Workshops included reflecting on what we needed most out of the weekend, inspiring teachers, and life values. We then used the life values to create a collage. Which I was mostly blown away by. The coolest part was going around the circle and learning about who the gals have most been inspired by and learning about their collage, or masterpiece. Give some gals magazines, scissors and glue and they will go to town!

I got to hear sweet stories about fathers, grandparents, Pema Chodron, Dalai Lama, friends, yoga, and more. I heard about strength, adventure, wellness, discipline, balance, bliss, grace, grit, love, travel, peaceful, presence, humbleness and more. Very cool.

On the last day I was presented with the prettiest scarf ever! I was so surprised when all the gals presented me with a scarf before our last session. Much too kind words were shared and my heart nearly spilled open when they told me that every single gal there had taken part in knitting the scarf. Even those that couldn't knit. Wow.

I had not idea when I took this pic that the scarf would be presented to me. Again very cool. And again.... yeah I realllly love my job.

For our closing the gals had selected a rock somewhere that they found on the 150 acres at Prama. We concluded our weekend by choosing one word to write on our special magic rock. A rock we could take home and remember our weekend by and what we were working on, cultivating, and/or reminding ourselves of.

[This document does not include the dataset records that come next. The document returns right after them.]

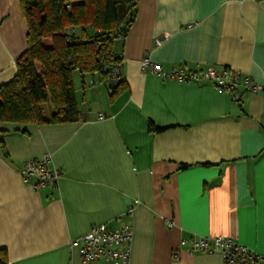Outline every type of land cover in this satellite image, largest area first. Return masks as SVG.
<instances>
[{
    "label": "crops",
    "instance_id": "crops-1",
    "mask_svg": "<svg viewBox=\"0 0 264 264\" xmlns=\"http://www.w3.org/2000/svg\"><path fill=\"white\" fill-rule=\"evenodd\" d=\"M26 34L19 0H0V86L15 76ZM112 52L117 93L73 72L78 120L0 121L4 264H80V237L95 224L131 226L129 264H224L181 244L199 237L264 255V88L234 100L140 67L143 57L164 70L229 67L264 86V0H136ZM46 154L61 175L33 189L18 169Z\"/></svg>",
    "mask_w": 264,
    "mask_h": 264
},
{
    "label": "trees",
    "instance_id": "trees-1",
    "mask_svg": "<svg viewBox=\"0 0 264 264\" xmlns=\"http://www.w3.org/2000/svg\"><path fill=\"white\" fill-rule=\"evenodd\" d=\"M27 24L16 74L0 86V121L63 123L79 119L72 74H97L120 61L112 46L134 21L136 0H19ZM50 40L45 46L43 40ZM122 80L111 95L121 88ZM151 128L155 127L151 124ZM157 128V127H156ZM159 129V128H158ZM6 262L0 250V264Z\"/></svg>",
    "mask_w": 264,
    "mask_h": 264
},
{
    "label": "built area",
    "instance_id": "built-area-1",
    "mask_svg": "<svg viewBox=\"0 0 264 264\" xmlns=\"http://www.w3.org/2000/svg\"><path fill=\"white\" fill-rule=\"evenodd\" d=\"M187 26L191 27V25ZM140 67L141 70L155 74L164 80L172 79L185 83L209 82L213 88L230 93L234 100H238L243 93L256 92L264 88L250 76L229 67L206 65L202 69L186 71L178 66L164 70L161 64L152 61L149 57L141 59ZM105 71L107 74L101 82L106 90L110 91L122 80L121 60L107 63ZM49 161L48 154L40 160L23 161L18 169L22 181L28 183L33 189L55 182L61 173L57 168L50 169ZM131 240L132 229L127 223L120 228H109L106 224L92 225L80 237V264H129ZM181 244L187 245L190 253H218L224 264H264V255L222 236L183 239Z\"/></svg>",
    "mask_w": 264,
    "mask_h": 264
}]
</instances>
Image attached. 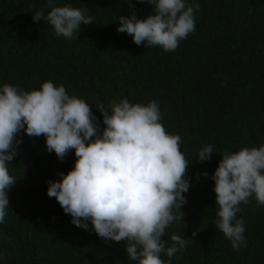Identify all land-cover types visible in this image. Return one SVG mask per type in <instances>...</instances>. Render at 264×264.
I'll return each mask as SVG.
<instances>
[{
    "label": "trees",
    "instance_id": "1",
    "mask_svg": "<svg viewBox=\"0 0 264 264\" xmlns=\"http://www.w3.org/2000/svg\"><path fill=\"white\" fill-rule=\"evenodd\" d=\"M131 2L137 18L152 14L146 2ZM188 3L200 5L195 30L175 51L165 52L137 46L131 36L117 32L119 16L132 12L129 0H57V6L84 9L95 18L71 40L57 37L45 20L33 21L34 11H50L47 0H0V85L26 91L46 81L63 85L69 95L90 104L101 131L98 105L123 98L141 104L155 100L165 130L181 136V151L190 161L187 202L176 213L181 219L163 237L166 246L173 234L186 240L171 264H264V206L258 207L254 197L239 205L247 246L234 251L215 227L218 206L211 179L222 152L264 145V0ZM21 137L9 166L16 181L0 224V264H135L126 241L99 237L90 222L88 230L76 227L47 195L48 182L73 169L74 150L61 161L46 150L43 135L22 132ZM209 144L218 153L196 161ZM161 258L168 260L164 253Z\"/></svg>",
    "mask_w": 264,
    "mask_h": 264
},
{
    "label": "clouds",
    "instance_id": "2",
    "mask_svg": "<svg viewBox=\"0 0 264 264\" xmlns=\"http://www.w3.org/2000/svg\"><path fill=\"white\" fill-rule=\"evenodd\" d=\"M153 8L152 14L137 18L132 12L119 16L117 32L146 48L159 46L175 51L179 42L195 30L194 12L198 3L188 0H136ZM50 11H34V22L45 20L57 37L77 38L81 25L95 18L71 5L57 6L47 0ZM100 120L83 98L69 95L63 85L43 82L39 89L26 91L17 86L0 85V224L9 209L8 190L16 179L10 162L18 155L23 132L29 137H45L48 152L61 161L70 150L76 157L72 170L49 181L47 195L55 197L71 223L92 230L101 238L126 241L128 259L135 264H171V258L186 246V240L173 234L170 246L163 239L186 204L191 184L186 176L189 160L181 151L179 134L168 133L155 100L131 103L127 98L96 107ZM212 145L198 151V162L211 159ZM208 177V173H202ZM216 194L215 227L223 233L234 251L246 247L245 222L237 219L241 203L254 197L264 206V145L222 152V159L211 176ZM183 218V217H182ZM195 236L196 233L194 232ZM164 253L168 260L161 258ZM3 254L0 253V260Z\"/></svg>",
    "mask_w": 264,
    "mask_h": 264
}]
</instances>
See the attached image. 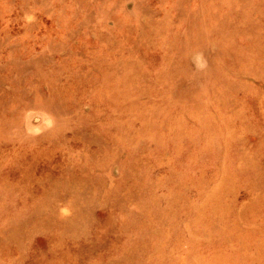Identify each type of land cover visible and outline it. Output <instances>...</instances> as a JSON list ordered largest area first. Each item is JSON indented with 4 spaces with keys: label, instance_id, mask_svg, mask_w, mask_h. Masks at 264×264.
Listing matches in <instances>:
<instances>
[{
    "label": "rangeland",
    "instance_id": "obj_1",
    "mask_svg": "<svg viewBox=\"0 0 264 264\" xmlns=\"http://www.w3.org/2000/svg\"><path fill=\"white\" fill-rule=\"evenodd\" d=\"M0 264H264V0H0Z\"/></svg>",
    "mask_w": 264,
    "mask_h": 264
},
{
    "label": "bare ground",
    "instance_id": "obj_2",
    "mask_svg": "<svg viewBox=\"0 0 264 264\" xmlns=\"http://www.w3.org/2000/svg\"><path fill=\"white\" fill-rule=\"evenodd\" d=\"M256 199V198H255Z\"/></svg>",
    "mask_w": 264,
    "mask_h": 264
}]
</instances>
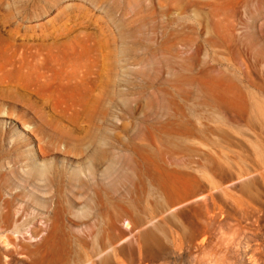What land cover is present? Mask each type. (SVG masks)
<instances>
[{
  "label": "rangeland",
  "instance_id": "obj_1",
  "mask_svg": "<svg viewBox=\"0 0 264 264\" xmlns=\"http://www.w3.org/2000/svg\"><path fill=\"white\" fill-rule=\"evenodd\" d=\"M0 264H264V0H0Z\"/></svg>",
  "mask_w": 264,
  "mask_h": 264
},
{
  "label": "bare ground",
  "instance_id": "obj_2",
  "mask_svg": "<svg viewBox=\"0 0 264 264\" xmlns=\"http://www.w3.org/2000/svg\"><path fill=\"white\" fill-rule=\"evenodd\" d=\"M40 171H41V170H40ZM8 199H9V198H8ZM9 200H10V199H9ZM6 205H7V204H6ZM7 212H8V211H7ZM13 213H14V212H13ZM6 216L9 217L8 213H6ZM14 217H15V216H14ZM11 220H12V219H11ZM13 221H14V220H13ZM3 222H4V221H3ZM15 223H16V222H15ZM18 225H20V224H18ZM9 227H10V225L7 224V225H6V228H9ZM11 228H12V227H11ZM13 228H14V227H13Z\"/></svg>",
  "mask_w": 264,
  "mask_h": 264
}]
</instances>
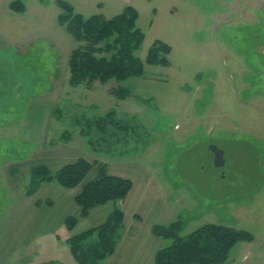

My word was "Trust" because going into the weekend that's what I needed most. To trust that I had done the work. To trust that I had created a strong, supportive spiritual container for the weekend. To trust that the perfect gals would be present. To trust that the teachings would work out how they needed to work. To trust that the gals would be open to unleashing their inner child (and do things like hunt and write on rocks). To trust that we would rest. And heal. And connect. Nurture and be nurtured. We did that and more.

Thank you yoginis for making for such a memorable weekend. :)

1 comment:

Sarah said...

I love this post! I have already read it twice. I am so glad to hear the retreat went so well for everyone.